Prince screws

About a year ago I read the collection of essays, Pulphead, by the American magazine writer John Jeremiah Sullivan. I’d seen his work here and there, and knew he was good, but a collection presents the opportunity to see where the piecemeal work of a pen-for-hire might add up to something larger.

There are brilliant essays in Pulphead, and some not so brilliant, even one or two fillers. An essay on Bunny Wailer originally published in GQ is a standout. So too is Mr Lytle, Sullivan’s memoir of his eccentric early-career benefactor. Thinking about Sullivan’s writing now, and other writing like it, I realise a lot of it comes down to the treatment of character. Because he rarely takes the expected position, the people Sullivan profiles emerge as far more complicated than they otherwise might. The terms of engagement are reset, which seems especially meaningful for those figures who would elsewhere be easily pilloried.

The old adage goes that a certain kind of writer always betrays someone. They draw close to a subject, build something resembling trust, and then disclose as they see fit. But more than that, they map the narrative points and then argue the veracity of the lines they plot between them. This is, of course, a deeply subjective undertaking: if the points are interchangeable, shifting from every perspective, then the lines too can easily shift. But if the position a writer takes is fresh enough, and their argument compelling, then it just might change the way you think. One measure of good writing, then, might be that it never quite settles. There’s always the hazy uncertainty that what you are reading is still in play. There’s a risk to it.

What we do in the art world is usually a bit different. We don’t generally do character, for one. Plus the writer’s remit – whether they be curator, critic, or historian – too often cuts the grey ground between advocacy and advertorial, with neither form well suited to big risk, or unexpected disclosure. Read a catalogue essay and you usually get what you expect; same goes for a scholarly essay, even a review.

But this isn’t always the case. The other day a friend forwarded me a recent review by the British art historian Claire Bishop. At a glance it might not seem out of the ordinary, but it pushes back against the kind of collective non-thinking that can at times seem to thread through the writing that the art world generates. Bishop argues not only for a critical reappraisal of a widely celebrated artist, but also thinks harder than most about the proliferation of artist-as-curator projects.

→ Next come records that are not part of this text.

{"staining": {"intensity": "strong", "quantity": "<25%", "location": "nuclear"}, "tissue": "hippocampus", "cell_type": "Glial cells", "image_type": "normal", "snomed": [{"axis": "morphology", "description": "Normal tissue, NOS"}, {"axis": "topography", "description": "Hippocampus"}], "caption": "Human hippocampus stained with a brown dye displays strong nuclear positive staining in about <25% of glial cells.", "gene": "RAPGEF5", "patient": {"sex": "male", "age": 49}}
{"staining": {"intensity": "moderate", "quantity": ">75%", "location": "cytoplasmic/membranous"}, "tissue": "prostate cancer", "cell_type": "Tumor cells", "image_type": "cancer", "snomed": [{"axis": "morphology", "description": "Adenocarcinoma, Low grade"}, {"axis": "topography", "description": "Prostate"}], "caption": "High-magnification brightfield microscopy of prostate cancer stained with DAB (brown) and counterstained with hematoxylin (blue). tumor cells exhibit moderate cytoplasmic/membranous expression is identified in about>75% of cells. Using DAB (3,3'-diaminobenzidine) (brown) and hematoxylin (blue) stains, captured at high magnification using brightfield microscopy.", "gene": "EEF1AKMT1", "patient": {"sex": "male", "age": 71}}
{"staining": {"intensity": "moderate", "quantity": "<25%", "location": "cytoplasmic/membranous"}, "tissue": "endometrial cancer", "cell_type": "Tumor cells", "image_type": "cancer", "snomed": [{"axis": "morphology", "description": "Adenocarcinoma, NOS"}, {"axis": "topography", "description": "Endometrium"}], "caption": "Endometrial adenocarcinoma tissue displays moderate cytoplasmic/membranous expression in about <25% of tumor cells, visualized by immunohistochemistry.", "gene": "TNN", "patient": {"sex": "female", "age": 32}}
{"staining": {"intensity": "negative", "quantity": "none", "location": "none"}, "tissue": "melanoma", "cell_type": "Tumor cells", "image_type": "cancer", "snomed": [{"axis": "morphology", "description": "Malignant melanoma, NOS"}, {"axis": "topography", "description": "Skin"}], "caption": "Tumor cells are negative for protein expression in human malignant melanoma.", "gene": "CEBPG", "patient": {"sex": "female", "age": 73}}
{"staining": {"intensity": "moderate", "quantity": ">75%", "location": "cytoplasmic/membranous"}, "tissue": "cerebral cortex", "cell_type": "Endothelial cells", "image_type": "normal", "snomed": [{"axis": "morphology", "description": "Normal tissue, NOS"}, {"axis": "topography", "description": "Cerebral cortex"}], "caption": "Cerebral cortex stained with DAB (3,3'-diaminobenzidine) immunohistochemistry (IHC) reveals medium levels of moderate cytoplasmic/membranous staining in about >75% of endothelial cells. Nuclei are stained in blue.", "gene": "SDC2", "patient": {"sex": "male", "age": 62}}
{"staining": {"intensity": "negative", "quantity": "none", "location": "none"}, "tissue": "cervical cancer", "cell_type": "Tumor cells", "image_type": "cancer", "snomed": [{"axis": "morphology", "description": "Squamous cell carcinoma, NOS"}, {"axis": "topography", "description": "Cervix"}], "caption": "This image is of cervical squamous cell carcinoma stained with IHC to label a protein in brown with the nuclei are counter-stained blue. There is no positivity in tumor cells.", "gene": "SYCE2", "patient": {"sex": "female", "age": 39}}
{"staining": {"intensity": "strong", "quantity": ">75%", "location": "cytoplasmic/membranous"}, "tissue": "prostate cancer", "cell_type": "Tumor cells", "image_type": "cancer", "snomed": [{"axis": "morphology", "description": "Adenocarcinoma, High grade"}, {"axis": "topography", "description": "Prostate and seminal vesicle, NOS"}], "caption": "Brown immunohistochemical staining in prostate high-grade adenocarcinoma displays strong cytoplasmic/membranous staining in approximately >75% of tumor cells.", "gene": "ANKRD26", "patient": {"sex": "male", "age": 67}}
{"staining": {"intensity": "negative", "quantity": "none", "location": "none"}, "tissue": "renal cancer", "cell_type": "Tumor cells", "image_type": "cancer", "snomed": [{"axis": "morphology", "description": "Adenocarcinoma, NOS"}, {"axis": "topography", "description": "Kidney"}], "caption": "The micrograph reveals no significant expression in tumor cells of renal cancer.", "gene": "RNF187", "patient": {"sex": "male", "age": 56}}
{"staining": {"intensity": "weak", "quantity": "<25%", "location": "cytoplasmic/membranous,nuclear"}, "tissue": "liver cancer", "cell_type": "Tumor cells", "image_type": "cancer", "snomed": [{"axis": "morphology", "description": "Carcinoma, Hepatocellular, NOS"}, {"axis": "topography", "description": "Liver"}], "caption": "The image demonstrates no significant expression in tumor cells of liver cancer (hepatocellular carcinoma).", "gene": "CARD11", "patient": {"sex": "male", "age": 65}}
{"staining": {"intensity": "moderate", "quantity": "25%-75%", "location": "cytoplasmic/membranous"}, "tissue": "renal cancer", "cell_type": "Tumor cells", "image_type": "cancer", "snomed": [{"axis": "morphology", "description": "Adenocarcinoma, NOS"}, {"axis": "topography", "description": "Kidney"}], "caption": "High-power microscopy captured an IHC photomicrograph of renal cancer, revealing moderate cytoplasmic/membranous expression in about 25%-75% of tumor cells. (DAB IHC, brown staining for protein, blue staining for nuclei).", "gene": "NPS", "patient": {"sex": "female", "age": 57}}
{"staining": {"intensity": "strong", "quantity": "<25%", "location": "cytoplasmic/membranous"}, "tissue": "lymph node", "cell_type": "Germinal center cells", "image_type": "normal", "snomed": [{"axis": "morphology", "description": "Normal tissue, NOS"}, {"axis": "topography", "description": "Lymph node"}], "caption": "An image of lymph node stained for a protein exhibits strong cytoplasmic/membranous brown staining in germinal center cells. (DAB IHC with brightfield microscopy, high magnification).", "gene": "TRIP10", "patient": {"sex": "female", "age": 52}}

Neither are fashionable positions, but on both accounts her argument is timely (rather than simply of its time). It’s an example of a writer shaping the discourse, rather than simply perpetuating it.

There’s something at stake in this approach. Whether you agree with the writer’s position or not, the sense of risk pulls the reader through. All of this sounds serious, but it can be revelatory too, playful even.

Sullivan, fascinated by the human scale story (even when writing on characters whose very existence seems to buck the whole notion of human scale), plays this position well. Take the following passage from the essay Michael. Not only does it deftly restage an overly familiar figure at a key moment, it shines new light on a prejudice about its subject that we pretty much all unthinkingly hold: that his was the special order of craziness reserved for extreme celebrity, and thus unbounded by history. In a few simple paragraphs, the conversation becomes about something else entirely:

Prince Screws was an Alabama cotton plantation slave who became a tenant farmer after the civil war, likely on his former master’s land. His son, Prince Screws, Jr., bought a small farm.  And that man’s son, Prince Screws III, left home for Indiana, where he found work as a Pullman porter, part of the exodus of southern blacks to the northern industrial cities.

There came a disruption in the line. This last Prince Screws, the one who went north, would have no sons. He had two daughters, Kattie and Hattie. Kattie gave birth to ten children, the eighth a boy, Michael – who would name his sons Prince, to honor his mother, whom he adored, and to signal a restoration. So the ridiculous moniker given by a white man to his black slave, the way you might name a dog, was bestowed by a black king upon his pale-skinned sons and heirs.

We took the name for an affectation and mocked it.